NEW YORK (GenomeWeb) – The Longitude Prize, a £10 million ($13.2 million) competition to develop a point-of-care diagnostic test for bacterial infections to help curb antibiotic resistance, has announced the 13 winners for a second round of seed funding.
Run by Nesta and supported by Innovate UK as funding partner, the Longitude Prize competition aims to create a cost-effective, efficient and user-friendly diagnostic test for bacterial infections so that clinicians can administer the correct antibiotics at the proper time.
Each winning team received awards between £10,000 ($13,210) and £25,000 ($37,927) for their research proposals. Funding for the second round draws on a £250,000 grant from Merck & Company. The groups come from Australia, Belgium, India, Israel, The Netherlands, the US, and the UK.
Teams are at various stages in test developments, ranging from proof of concept to initial clinical validation to fabrication of components for prototypes. They are attempting to diagnose infections including Escherichia coli, urinary tract infections, and sepsis.
Many teams are working on technology that will detect the susceptibility of bacteria to antibiotics, which will support specific antibiotic treatments for bacterial infections and minimize the spread of drug resistance.
Discovery Award Winning Teams
- ID Genomics, a Seattle-based company, is developing "bacterial fingerprinting" technology that will reduce prescription errors and overuse of broad-spectrum antibiotics by improving the speed and accuracy of the antibiotic prescribing process.
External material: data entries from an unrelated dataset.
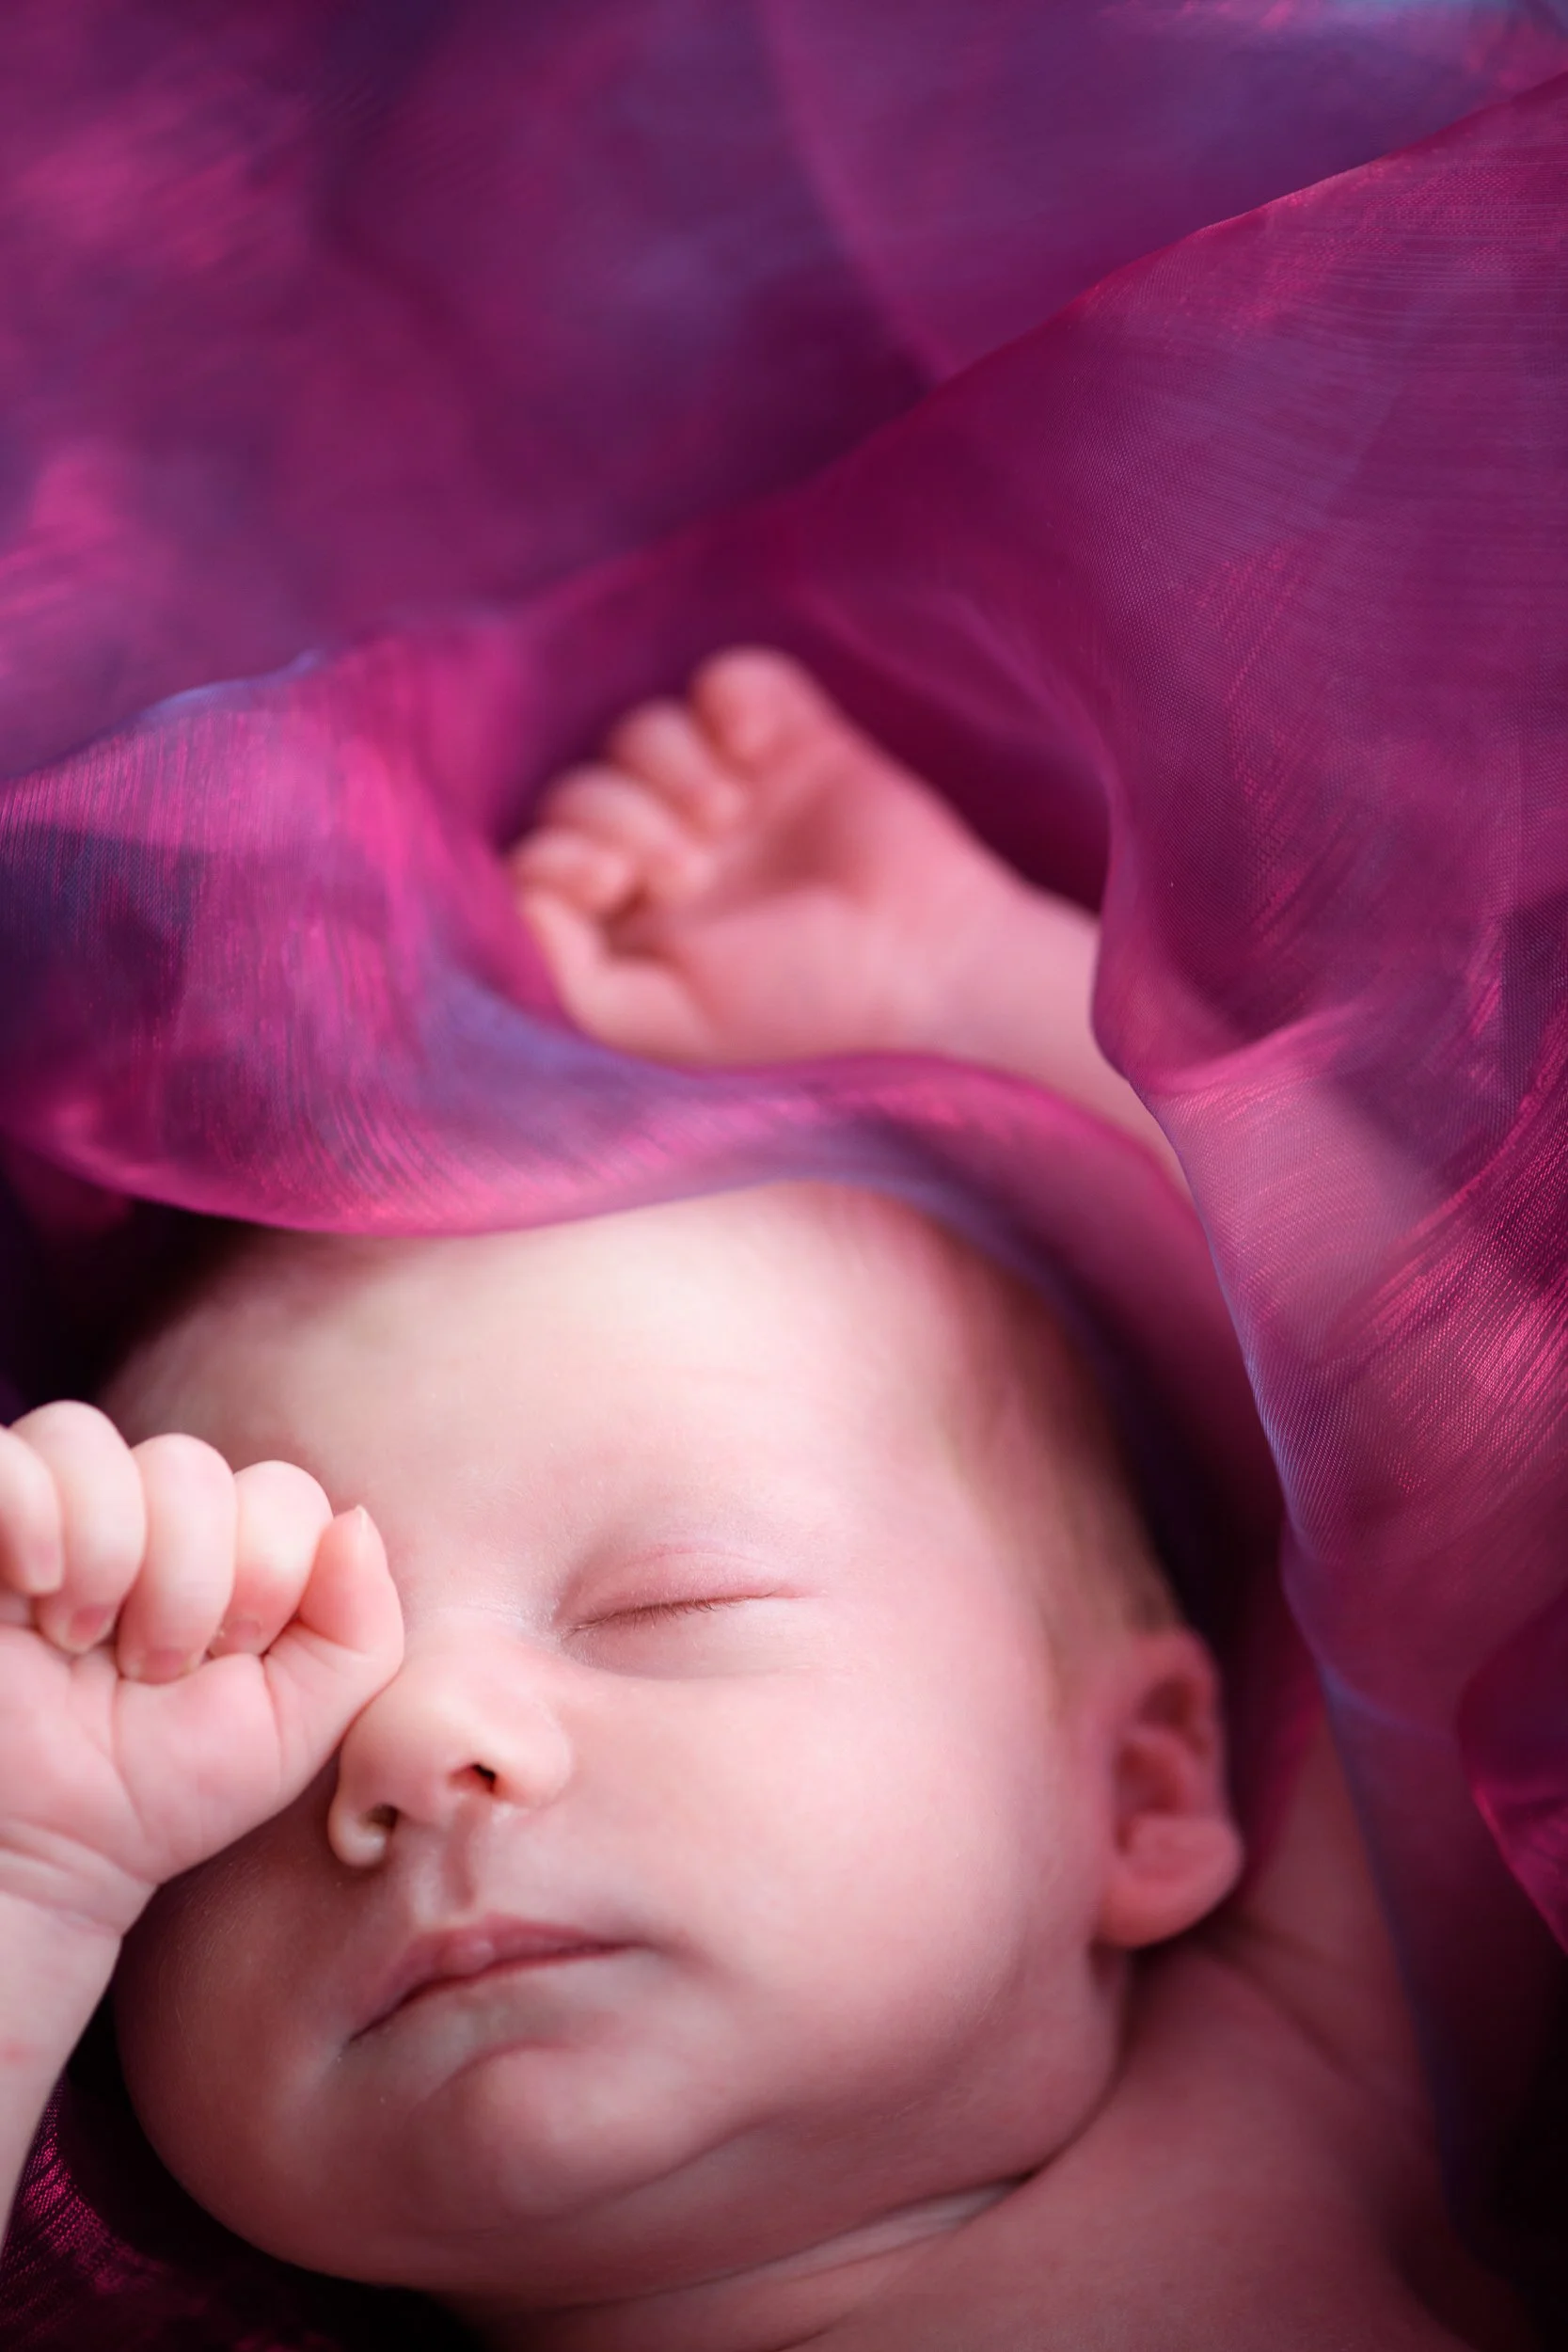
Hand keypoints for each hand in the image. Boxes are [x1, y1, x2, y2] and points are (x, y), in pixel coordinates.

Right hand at [0, 1403, 402, 1939]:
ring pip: (92, 1446)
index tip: (222, 1664)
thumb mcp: (295, 1726)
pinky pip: (10, 1455)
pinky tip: (31, 1587)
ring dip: (103, 1559)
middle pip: (190, 1468)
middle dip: (184, 1587)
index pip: (279, 1492)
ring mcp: (46, 1510)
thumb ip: (359, 1631)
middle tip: (147, 1669)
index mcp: (224, 1544)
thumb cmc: (161, 1787)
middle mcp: (138, 1510)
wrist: (41, 1854)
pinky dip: (32, 1511)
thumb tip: (353, 1521)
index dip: (267, 1578)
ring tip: (77, 1644)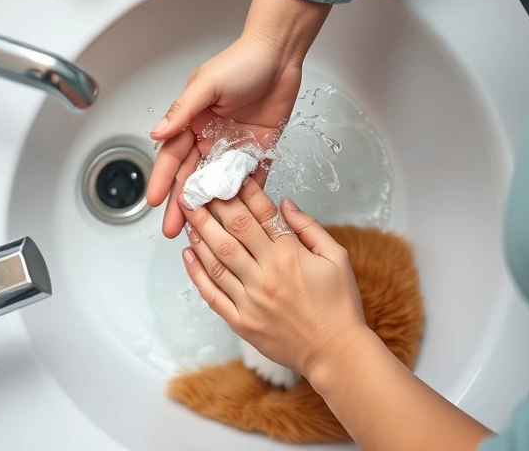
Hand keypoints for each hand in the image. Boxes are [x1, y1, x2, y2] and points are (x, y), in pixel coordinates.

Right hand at [147, 0, 330, 237]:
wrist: (280, 55)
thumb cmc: (242, 61)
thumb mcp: (206, 84)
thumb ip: (182, 111)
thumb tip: (157, 133)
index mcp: (192, 122)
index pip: (173, 158)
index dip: (163, 180)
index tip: (153, 202)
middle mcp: (210, 137)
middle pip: (192, 177)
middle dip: (181, 204)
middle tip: (173, 229)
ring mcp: (234, 146)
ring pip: (218, 183)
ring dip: (210, 206)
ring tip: (203, 231)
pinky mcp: (259, 150)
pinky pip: (251, 178)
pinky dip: (245, 196)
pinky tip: (240, 217)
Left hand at [177, 180, 366, 376]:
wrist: (335, 353)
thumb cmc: (339, 307)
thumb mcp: (337, 258)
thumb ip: (309, 228)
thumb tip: (285, 203)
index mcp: (290, 255)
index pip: (260, 214)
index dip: (243, 191)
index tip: (230, 176)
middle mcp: (266, 274)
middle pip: (232, 231)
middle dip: (212, 205)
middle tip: (196, 187)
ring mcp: (250, 299)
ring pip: (217, 258)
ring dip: (200, 233)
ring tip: (188, 214)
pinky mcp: (241, 321)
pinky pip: (212, 294)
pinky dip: (197, 273)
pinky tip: (188, 255)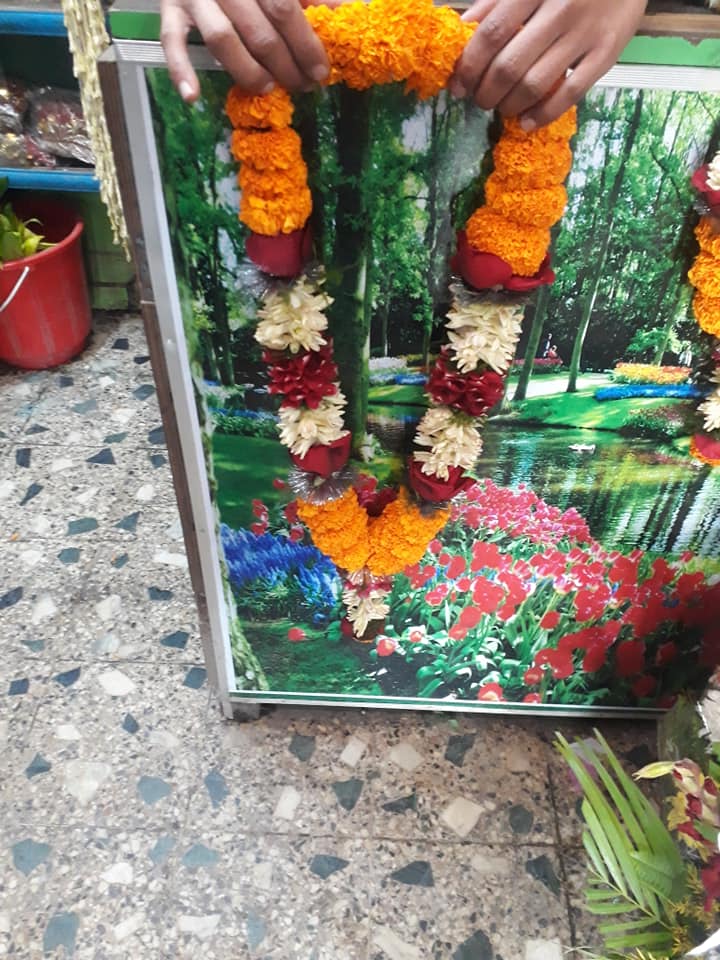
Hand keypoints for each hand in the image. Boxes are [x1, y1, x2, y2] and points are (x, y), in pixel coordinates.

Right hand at [160, 0, 330, 101]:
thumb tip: (346, 11)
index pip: (285, 10)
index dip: (305, 45)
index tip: (320, 71)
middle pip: (259, 32)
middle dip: (284, 66)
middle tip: (301, 86)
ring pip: (223, 41)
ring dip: (248, 72)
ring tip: (268, 88)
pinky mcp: (169, 8)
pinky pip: (172, 41)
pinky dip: (181, 70)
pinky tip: (192, 98)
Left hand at [450, 0, 647, 128]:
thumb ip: (495, 2)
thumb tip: (461, 30)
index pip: (491, 34)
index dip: (469, 65)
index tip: (457, 85)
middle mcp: (559, 10)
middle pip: (509, 66)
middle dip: (486, 92)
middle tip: (480, 100)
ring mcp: (584, 34)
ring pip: (535, 84)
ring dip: (509, 106)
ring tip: (502, 108)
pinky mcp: (606, 54)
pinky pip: (570, 95)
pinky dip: (542, 115)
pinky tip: (526, 122)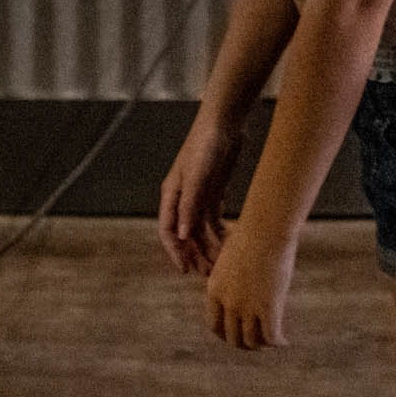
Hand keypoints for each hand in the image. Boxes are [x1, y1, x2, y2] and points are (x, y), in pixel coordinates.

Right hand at [157, 115, 241, 276]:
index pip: (167, 230)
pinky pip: (213, 218)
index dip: (175, 252)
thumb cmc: (206, 144)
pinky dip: (219, 232)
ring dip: (208, 247)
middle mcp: (182, 197)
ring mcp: (199, 194)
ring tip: (219, 265)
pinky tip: (229, 244)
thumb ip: (189, 205)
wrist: (225, 122)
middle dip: (194, 254)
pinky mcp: (214, 190)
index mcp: (172, 194)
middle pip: (185, 233)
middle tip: (207, 274)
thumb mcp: (197, 176)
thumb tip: (181, 236)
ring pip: (200, 228)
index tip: (185, 270)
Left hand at [204, 222, 295, 349]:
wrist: (267, 227)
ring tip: (271, 343)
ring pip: (252, 341)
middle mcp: (228, 302)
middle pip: (232, 338)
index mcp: (215, 289)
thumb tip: (243, 285)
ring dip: (261, 346)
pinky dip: (277, 343)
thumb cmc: (254, 234)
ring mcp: (247, 306)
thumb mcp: (234, 257)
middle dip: (244, 344)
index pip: (214, 325)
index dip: (225, 335)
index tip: (236, 335)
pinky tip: (284, 343)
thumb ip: (234, 276)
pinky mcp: (268, 307)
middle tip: (256, 344)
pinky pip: (271, 336)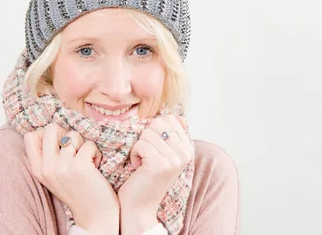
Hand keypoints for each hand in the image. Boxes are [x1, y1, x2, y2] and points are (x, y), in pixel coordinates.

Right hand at [24, 123, 119, 234]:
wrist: (94, 216)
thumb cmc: (76, 191)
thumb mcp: (53, 176)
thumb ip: (48, 157)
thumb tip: (52, 129)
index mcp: (37, 169)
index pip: (30, 136)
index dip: (45, 133)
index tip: (58, 144)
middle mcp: (47, 168)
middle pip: (51, 128)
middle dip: (66, 133)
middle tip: (74, 148)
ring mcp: (63, 167)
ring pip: (73, 134)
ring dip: (83, 144)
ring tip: (86, 160)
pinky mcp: (80, 166)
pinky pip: (89, 144)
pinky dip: (95, 152)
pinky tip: (95, 165)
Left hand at [118, 115, 193, 233]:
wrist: (140, 206)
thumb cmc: (147, 177)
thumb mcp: (164, 155)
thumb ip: (172, 135)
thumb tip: (180, 116)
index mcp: (187, 149)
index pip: (170, 119)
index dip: (154, 130)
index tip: (154, 147)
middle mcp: (185, 154)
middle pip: (158, 123)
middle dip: (145, 137)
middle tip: (147, 155)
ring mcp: (174, 160)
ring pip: (147, 133)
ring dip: (138, 147)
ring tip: (143, 162)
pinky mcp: (159, 165)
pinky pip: (140, 144)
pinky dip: (134, 154)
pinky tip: (138, 167)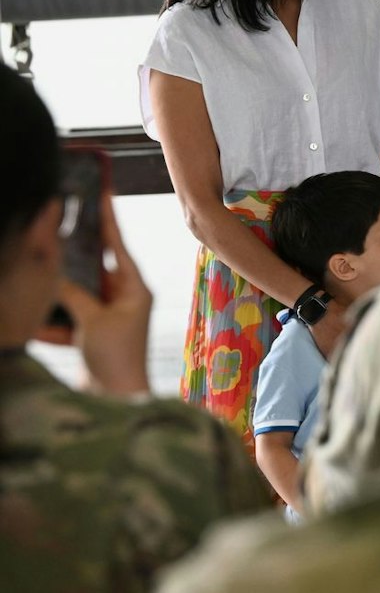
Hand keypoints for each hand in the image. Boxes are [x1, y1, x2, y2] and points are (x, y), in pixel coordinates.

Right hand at [60, 197, 152, 398]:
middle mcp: (122, 297)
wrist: (116, 399)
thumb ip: (74, 294)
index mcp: (133, 287)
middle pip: (93, 266)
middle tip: (59, 225)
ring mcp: (106, 314)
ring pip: (75, 293)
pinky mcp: (91, 333)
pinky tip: (33, 323)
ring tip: (40, 272)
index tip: (103, 192)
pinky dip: (52, 322)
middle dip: (74, 253)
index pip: (117, 245)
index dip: (108, 218)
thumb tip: (57, 275)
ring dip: (57, 292)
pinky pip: (68, 318)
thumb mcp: (93, 320)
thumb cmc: (116, 358)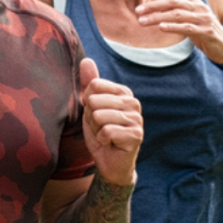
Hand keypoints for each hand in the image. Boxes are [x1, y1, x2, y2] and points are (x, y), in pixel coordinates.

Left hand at [78, 58, 143, 185]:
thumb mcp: (90, 107)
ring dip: (96, 130)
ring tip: (105, 136)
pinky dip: (102, 140)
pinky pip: (106, 132)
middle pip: (94, 101)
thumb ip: (89, 84)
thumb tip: (86, 60)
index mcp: (123, 92)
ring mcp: (137, 119)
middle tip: (101, 128)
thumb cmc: (100, 132)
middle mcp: (133, 102)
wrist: (109, 162)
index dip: (87, 103)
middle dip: (91, 119)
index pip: (93, 86)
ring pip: (99, 116)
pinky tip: (110, 144)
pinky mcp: (136, 136)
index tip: (95, 114)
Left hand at [135, 0, 222, 62]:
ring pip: (177, 14)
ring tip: (142, 21)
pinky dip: (173, 27)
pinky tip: (161, 27)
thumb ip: (172, 6)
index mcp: (192, 1)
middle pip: (173, 1)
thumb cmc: (202, 30)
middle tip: (137, 10)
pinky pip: (188, 28)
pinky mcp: (207, 31)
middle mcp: (198, 6)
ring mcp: (203, 18)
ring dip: (158, 17)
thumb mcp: (186, 17)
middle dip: (153, 5)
ID's Clonet rapid diagnostic test determines the bacterial fingerprint of different strains of the main pathogens in urinary tract infections (UTIs) in less than 30 minutes, which is then matched against the company's reference database of thousands of bacterial strains and their profiles. A clinician can then prescribe the antibiotic best suited to their infection.
- Coris BioConcept, a Belgium-based company, specializes in developing, manufacturing, and marketing rapid diagnostic tests based on strip chromatography with the use of colloidal gold particles, latex microspheres, or fluorescent dyes (ICT). The ICT range detects infectious disease including enteric and respiratory pathogens, and could potentially be used to confirm if a bacteria is resistant or sensitive to carbapenem antibiotics.
- Drug and Diagnostics for Tropical Disease is developing a test to determine if an antibiotic can still bind to its targeted protein or not, providing an answer within minutes without specialized equipment and allowing a doctor to test a patient in the office.
- A consortium called EPDAL:Bradford and Lincoln plans to design an efficient and inexpensive diagnostic test to identify the most significant gram-negative pathogens. On the premise that protein chemistry is the same in the structure of gram-negative bacteria (GNB) or proteins, the company will exploit the ability of protein elements to select different color complexing molecules and use differential staining to organize bacteria into separate categories based on their protein elements and color complex-elution properties.
- Embryyo, an Indian company, is working on a diagnostic device that will facilitate in early detection of bacterial or viral infection on the bloodstream, at the onset of a pathogenic infection when pathogen counts are very low. Based on microfluidic cell separation and flow focusing microdevices, the device will potentially aid in the differential diagnosis of bacterial versus viral infections.
- Encompass Consortium, based in Australia, is developing a method to determine antimicrobial susceptibility with the accuracy and speed needed to influence a physician's initial choice of antibiotics. The company aims to miniaturize and automate its first-generation flow cytometry-assisted antimicrobial susceptibility tests (FAST) for near point-of-care use.
- Going Against the Flow, another Australian company, is working on a point-of-care test that will detect the activation of neutrophils to allow early detection and treatment of sepsis. Instead of detecting infection directly, the test will rely on the body's sensitive and quick response to bacterial infections using original yet simple methods to detect the early response to neutrophils.
- Microplate-Strathclyde Biomedical Engineer and SIPBS's approach will bring together expertise to develop a rapid diagnostic test for antimicrobial susceptibility.
- Module Innovations, an Indian company, is developing USense, a diagnostic platform based on color changing polymers for rapid microbial detection.
- OxTB, Cambridge and Oxford, is working on a bedside test that uses whole-genome sequencing (WGS) to determine the presence of Mycobacterium tuberculosis in a clinical sample, predict drug susceptibility, and inform disease surveillance by demonstrating the genetic relationships to previously witnessed strains.
- Prismatix, an Israeli-based company, has developed a method of phase-shift reflectometric interference spectroscopic measurements (PRISM) that monitor bacterial activity silicon-based microstructures in real time.
- RAPDIF, based out of The Netherlands, plans to improve the diagnosis of febrile diseases in sub-Saharan Africa. It aims to develop a diagnostic tool that can identify bacterial infections.
- Rapid AMR Detection Team, from the University of Bristol, is developing an optical technique to quickly detect whether bacteria are alive or not, relying on optical detection of the state of bacteria after injecting antibiotics and not relying on bacterial growth.